Babe Ziegenhorn

Personal information
- Born: November 21, 1918 Chicago, Illinois, U.S.
- Died: August 23, 1970 (aged 51) Sheboygan, Wisconsin, U.S.
- Listed height: 6 ft 0 in (1.83 m)
- Listed weight: 185 lb (84 kg)

Career information
- High school: St. Phillip (Chicago, Illinois)
- College: Notre Dame (1938–1939)
- Position: Guard / forward

Career history
- 1941–1942, 1945: Sheboygan Red Skins

= Babe Ziegenhorn =

American basketball player

Maurice Joseph "Babe" Ziegenhorn (November 21, 1918 – August 23, 1970) was an American professional basketball player.

Ziegenhorn attended the now-defunct St.
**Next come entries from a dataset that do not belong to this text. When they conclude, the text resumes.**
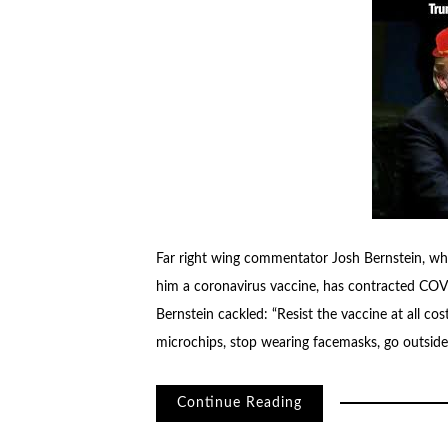
Far right wing commentator Josh Bernstein, wh
him a coronavirus vaccine, has contracted COVID
Bernstein cackled: “Resist the vaccine at all cost
microchips, stop wearing facemasks, go outside
Continue Reading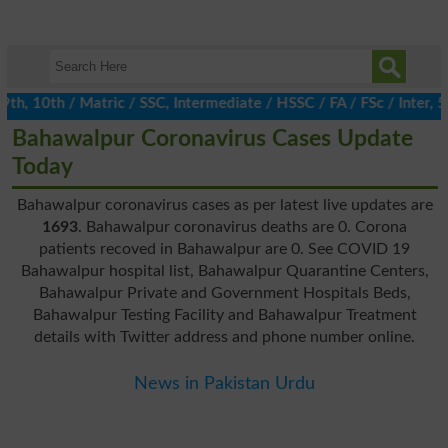
, 10th / Matric / SSC, Intermediate / HSSC / FA / FSc / Inter, 5t
Bahawalpur Coronavirus Cases Update
Today
Bahawalpur coronavirus cases as per latest live updates are
1693
. Bahawalpur coronavirus deaths are 0. Corona
patients recoved in Bahawalpur are 0. See COVID 19
Bahawalpur hospital list, Bahawalpur Quarantine Centers,
Bahawalpur Private and Government Hospitals Beds,
Bahawalpur Testing Facility and Bahawalpur Treatment
details with Twitter address and phone number online.
News in Pakistan Urdu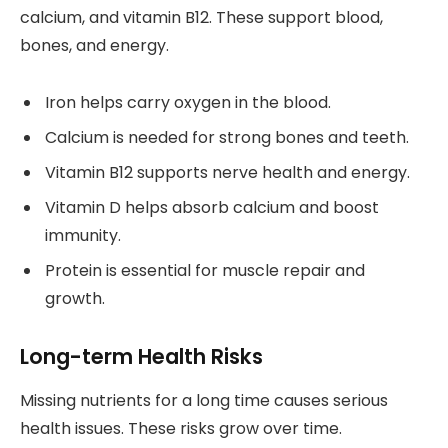
calcium, and vitamin B12. These support blood,
bones, and energy.
Iron helps carry oxygen in the blood.
Calcium is needed for strong bones and teeth.
Vitamin B12 supports nerve health and energy.
Vitamin D helps absorb calcium and boost
immunity.
Protein is essential for muscle repair and
growth.
Long-term Health Risks
Missing nutrients for a long time causes serious
health issues. These risks grow over time.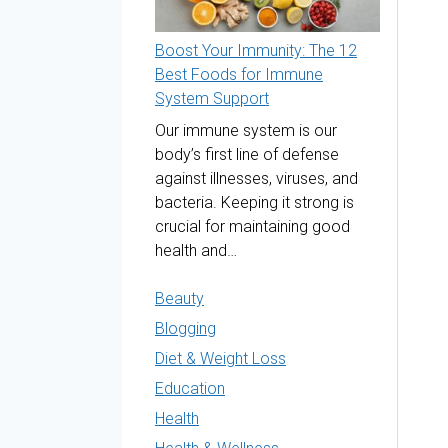
Boost Your Immunity: The 12
Best Foods for Immune
System Support
Our immune system is our
body’s first line of defense
against illnesses, viruses, and
bacteria. Keeping it strong is
crucial for maintaining good
health and…
Beauty
Blogging
Diet & Weight Loss
Education
Health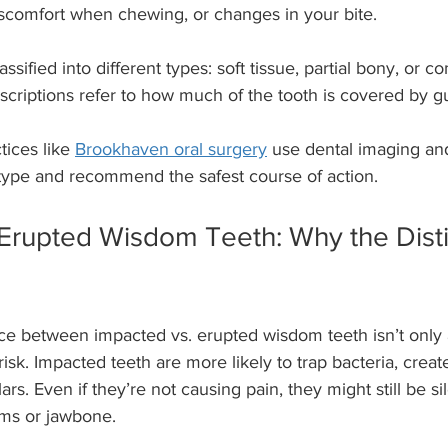
iscomfort when chewing, or changes in your bite.
ssified into different types: soft tissue, partial bony, or 
scriptions refer to how much of the tooth is covered by 
ices like 
Brookhaven oral surgery
 use dental imaging an
type and recommend the safest course of action.
Erupted Wisdom Teeth: Why the Disti
ce between impacted vs. erupted wisdom teeth isn’t only 
 risk. Impacted teeth are more likely to trap bacteria, create
. Even if they’re not causing pain, they might still be sil
ums or jawbone.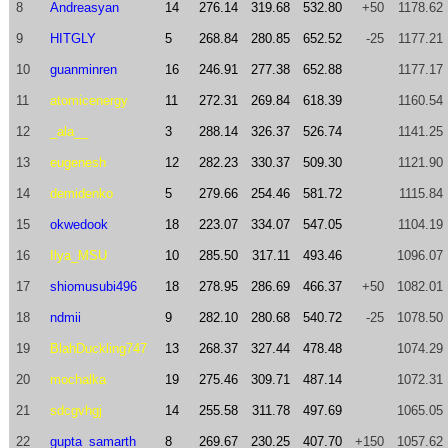
8
Andreasyan
14
276.14
319.68
532.80
+50
1178.62
9
HITGLY
5
268.84
280.85
652.52
-25
1177.21
10
guanminren
16
246.91
277.38
652.88
1177.17
11
atomicenergy
11
272.31
269.84
618.39
1160.54
12
_ala__
3
288.14
326.37
526.74
1141.25
13
eugenesh
12
282.23
330.37
509.30
1121.90
14
demidenko
5
279.66
254.46
581.72
1115.84
15
okwedook
18
223.07
334.07
547.05
1104.19
16
Ilya_MSU
10
285.50
317.11
493.46
1096.07
17
shiomusubi496
18
278.95
286.69
466.37
+50
1082.01
18
ndmii
9
282.10
280.68
540.72
-25
1078.50
19
BlahDuckling747
13
268.37
327.44
478.48
1074.29
20
mochalka
19
275.46
309.71
487.14
1072.31
21
sdcgvhgj
14
255.58
311.78
497.69
1065.05
22
gupta_samarth
8
269.67
230.25
407.70
+150
1057.62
Phillip High School in Chicago, Illinois, before starring at the University of Notre Dame during the late 1930s and early 1940s. After graduating, he served on the College All-Stars team which served as opponents for the Harlem Globetrotters. In the 1941–42 season and the beginning of the 1945–46 season, he played professionally for the Sheboygan Red Skins of the National Basketball League, a direct predecessor to the NBA. He averaged 2.0 points per game for the team.